Do you want to upload a text file or input the text directly? (Type 'file' to upload or 'input' to enter text): file
📂 Please upload a `.txt` file.


Saving tester.txt to tester.txt

✅ Text received successfully.
📘 What type of content is this? (text / book / research): research
research
🔍 Extractive phase using TF-IDF scoring...
🧠 Abstractive refinement with Gemma...


Iron Man: A Cinematic Journey

**Introduction:**
Iron Man is a 2008 superhero film that follows the story of Tony Stark, a brilliant industrialist and billionaire, who transforms into the superhero Iron Man. The film explores the complexities of wealth, technology, and the ethical boundaries of power.

**Methodology:**
The film was directed by Jon Favreau and produced by Marvel Studios. The screenplay was written by Mark Fergus and Hawk Ostby and Art Marcum and Matt Holloway. The cast included Robert Downey Jr., Terrence Howard, Jeff Bridges, Gwyneth Paltrow, Leslie Bibb, and Shaun Toub.

**Results:**
Iron Man was a critical and commercial success, grossing over $585.8 million worldwide. The film received numerous awards and nominations, including three Academy Awards for Best Sound Editing, Best Visual Effects, and Best Original Score.

**Discussion:**
Iron Man is a groundbreaking film in several ways. It was one of the first superhero films to explore the darker side of the superhero genre, with a focus on the ethical implications of technology and the consequences of unchecked ambition. The film also broke new ground in its use of motion capture technology to create realistic special effects.
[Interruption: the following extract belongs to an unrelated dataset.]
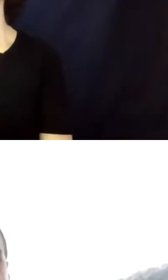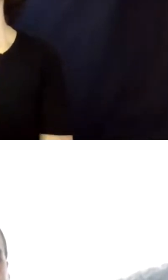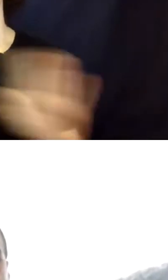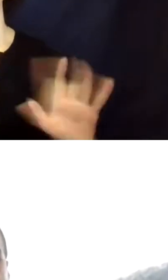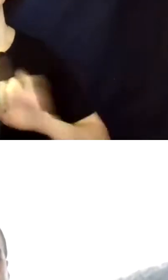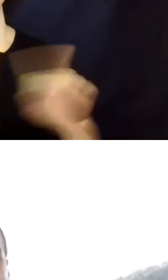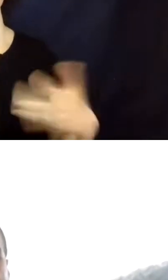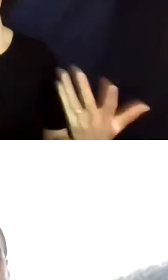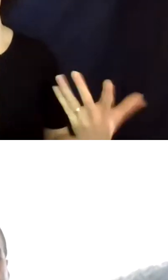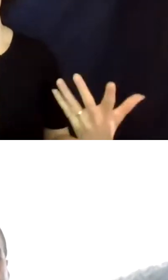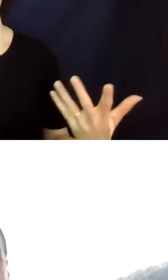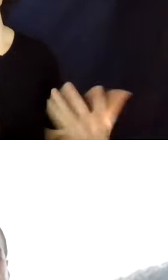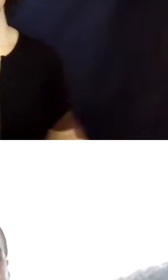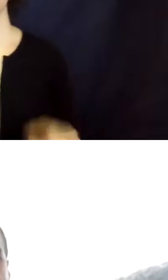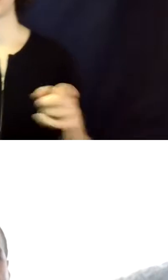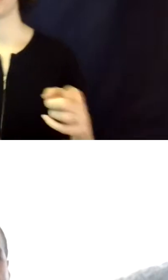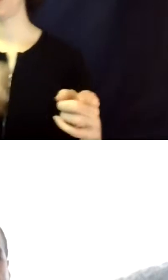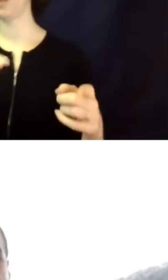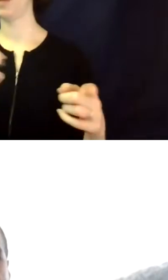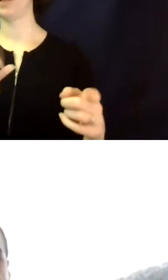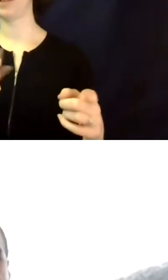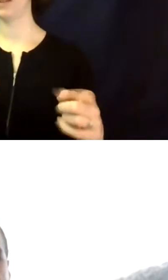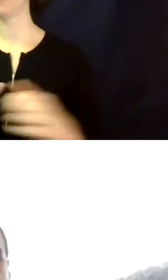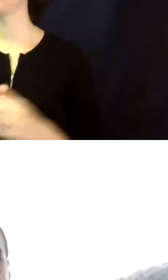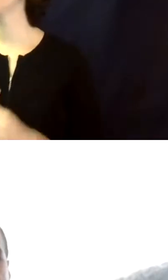So the power of attorney is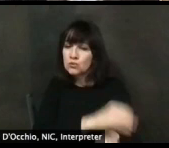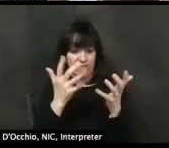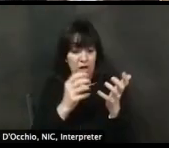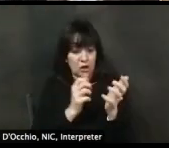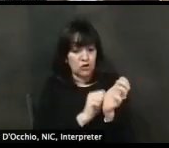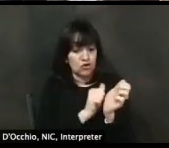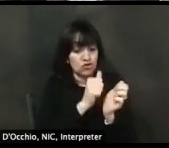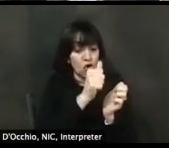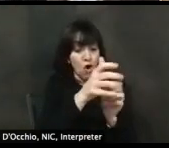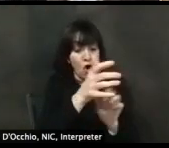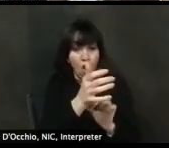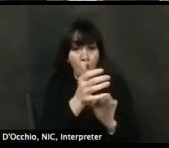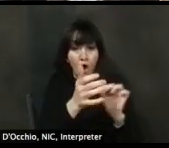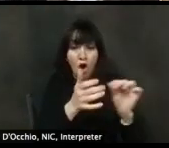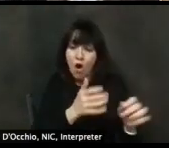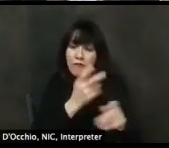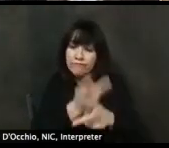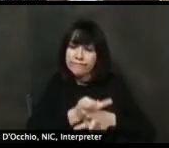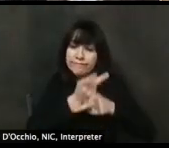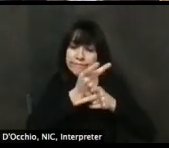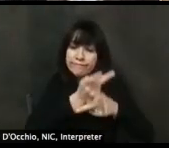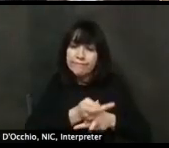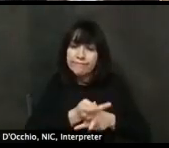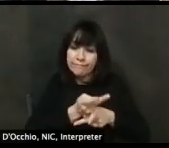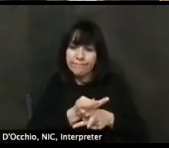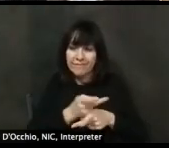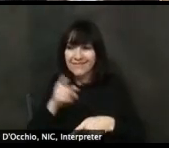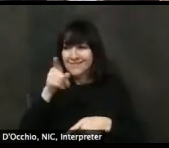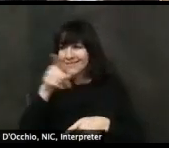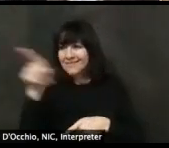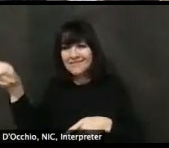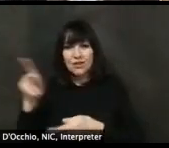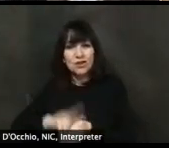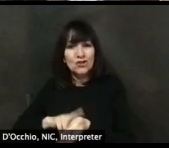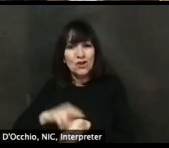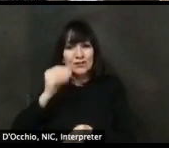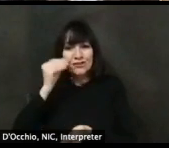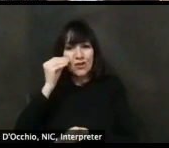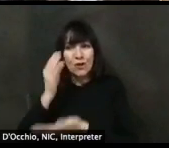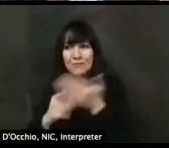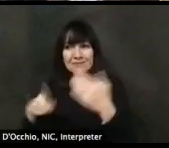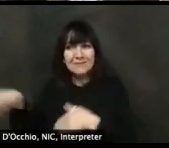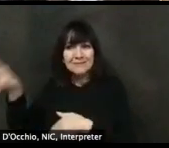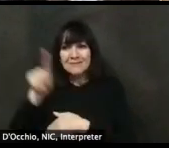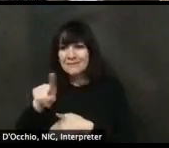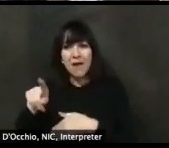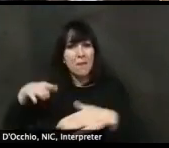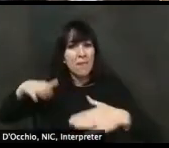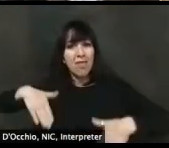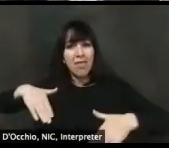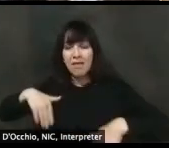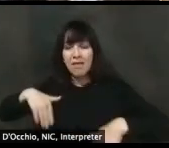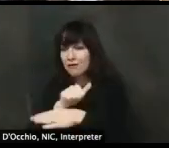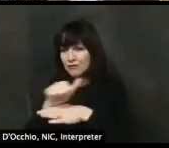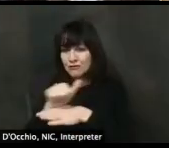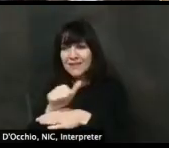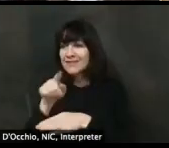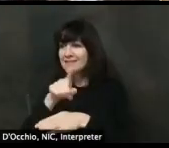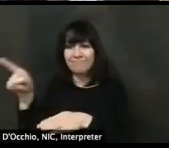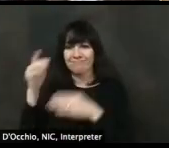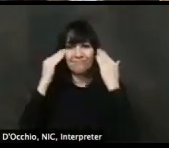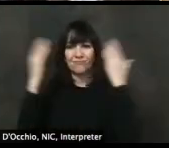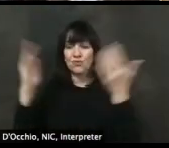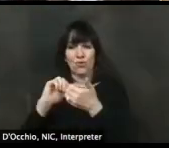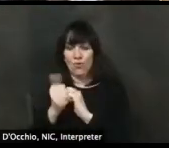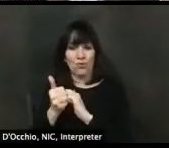but there's, uh, needed to be a lot of training in, in long-term care to make sure that it is, um, that it is used effectively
**Key Terms and Concepts:**
* **Iron Man:** A superhero who can transform into a powerful armored suit.
* **Stark Industries:** Tony Stark's company that manufactures the Iron Man suit.
* **Superhero:** A person with superhuman abilities.
* **Technology:** The use of advanced technology to enhance human capabilities.
* **Ethical considerations:** The ethical implications of technology and the use of superhumans.

**Conclusion:**
Iron Man is a thought-provoking and visually stunning film that has had a profound impact on the superhero genre. The film's exploration of wealth, technology, and the human condition has inspired countless fans and filmmakers.